Mark Frazier, Luce assistant professor of East Asian political economy and assistant professor of government at Lawrence University, has been named to the National Committee on United States-China Relations’ 2005-07 Public Intellectuals Program. He was one of 20 young (under age 45) national China scholars selected for the program.
Designed to nurture a new generation of China specialists who have the interest and potential to play significant roles as public intellectuals, the program looks to upgrade the quality of American public understanding of China by strengthening links among U.S. academics, policymakers and opinion leaders.

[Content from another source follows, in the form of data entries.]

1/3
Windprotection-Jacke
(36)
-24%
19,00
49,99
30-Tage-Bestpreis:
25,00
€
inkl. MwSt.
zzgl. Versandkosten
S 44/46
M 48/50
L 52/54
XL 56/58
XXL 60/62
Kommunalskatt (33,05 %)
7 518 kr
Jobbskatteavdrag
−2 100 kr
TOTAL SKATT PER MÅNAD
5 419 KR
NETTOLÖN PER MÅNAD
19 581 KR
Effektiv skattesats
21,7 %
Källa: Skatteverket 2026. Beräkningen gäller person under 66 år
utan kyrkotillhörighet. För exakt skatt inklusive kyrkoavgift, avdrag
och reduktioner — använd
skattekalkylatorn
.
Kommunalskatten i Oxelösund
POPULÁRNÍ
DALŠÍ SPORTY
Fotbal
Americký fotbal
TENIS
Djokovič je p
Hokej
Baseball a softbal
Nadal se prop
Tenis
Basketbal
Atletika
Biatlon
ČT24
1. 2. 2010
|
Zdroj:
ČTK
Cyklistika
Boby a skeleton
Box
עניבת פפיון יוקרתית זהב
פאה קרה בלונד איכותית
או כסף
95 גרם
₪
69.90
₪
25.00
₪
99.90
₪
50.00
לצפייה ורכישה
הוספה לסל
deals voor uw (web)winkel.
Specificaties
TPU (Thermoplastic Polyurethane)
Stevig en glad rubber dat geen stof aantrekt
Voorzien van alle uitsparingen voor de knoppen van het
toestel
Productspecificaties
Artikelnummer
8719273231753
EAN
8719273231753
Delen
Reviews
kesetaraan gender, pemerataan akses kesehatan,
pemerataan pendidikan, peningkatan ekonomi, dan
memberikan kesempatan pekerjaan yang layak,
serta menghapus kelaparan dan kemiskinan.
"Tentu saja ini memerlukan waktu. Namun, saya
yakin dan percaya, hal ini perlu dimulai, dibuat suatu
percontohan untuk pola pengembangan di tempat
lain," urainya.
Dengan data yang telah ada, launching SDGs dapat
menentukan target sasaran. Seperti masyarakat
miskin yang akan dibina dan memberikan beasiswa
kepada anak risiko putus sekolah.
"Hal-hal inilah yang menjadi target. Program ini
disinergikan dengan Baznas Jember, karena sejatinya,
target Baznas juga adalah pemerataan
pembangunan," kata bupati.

As a member of the program, Frazier will participate in a variety of activities over the course of the next two and one-half years, beginning with a five-day workshop Sept. 22-27 in Washington, D.C., in which he will meet with relevant U.S. government agencies and think tanks.
Frazier will have access to senior policymakers and experts in both the United States and China as well as emerging business and nonprofit sectors in China. During the course of the program, he will participate in a 10-day trip to China, help organize and participate in a one-day regional public event on China, develop at least one local public education program and either participate in a National Committee sponsored conference or serve as scholar-escort for a National Committee delegation in the United States or China.
“It’s a tremendous honor to have been selected for this program,” said Frazier, who earned his Ph.D. in political science from the University of California, Berkeley. “The younger generation of China scholars in the United States, myself included, needs to be more engaged in the national debate over the emergence of China as a global power. I look forward to bringing my own views to that discussion and to organizing events here in the Fox Valley that will further our understanding of contemporary China.”
Frazier, who joined the Lawrence faculty in 2001, is the author of the book “The Making of the Chinese Industrial Workplace: State, Revolution, and Labor Management” (Cambridge University Press, 2002), which explores labor practices in state-owned enterprises before and after the 1949 Chinese revolution. He spent six months during the 2004-05 academic year in Beijing and Shanghai as a Fulbright Research Fellow, conducting social surveys and interviews on how citizens and officials have responded to Chinese pension reforms.
A one-time staff writer for Roll Call, a Washington, D.C., newspaper that covers Capitol Hill, where he reported on lobbying and labor practices in Congress, Frazier serves as a senior advisor to the National Bureau of Asian Research.
Based in New York City, the National Committee on United States-China Relations promotes understanding and cooperation between the United States and greater China in the belief that sound and productive Sino-American relations serve vital American and world interests.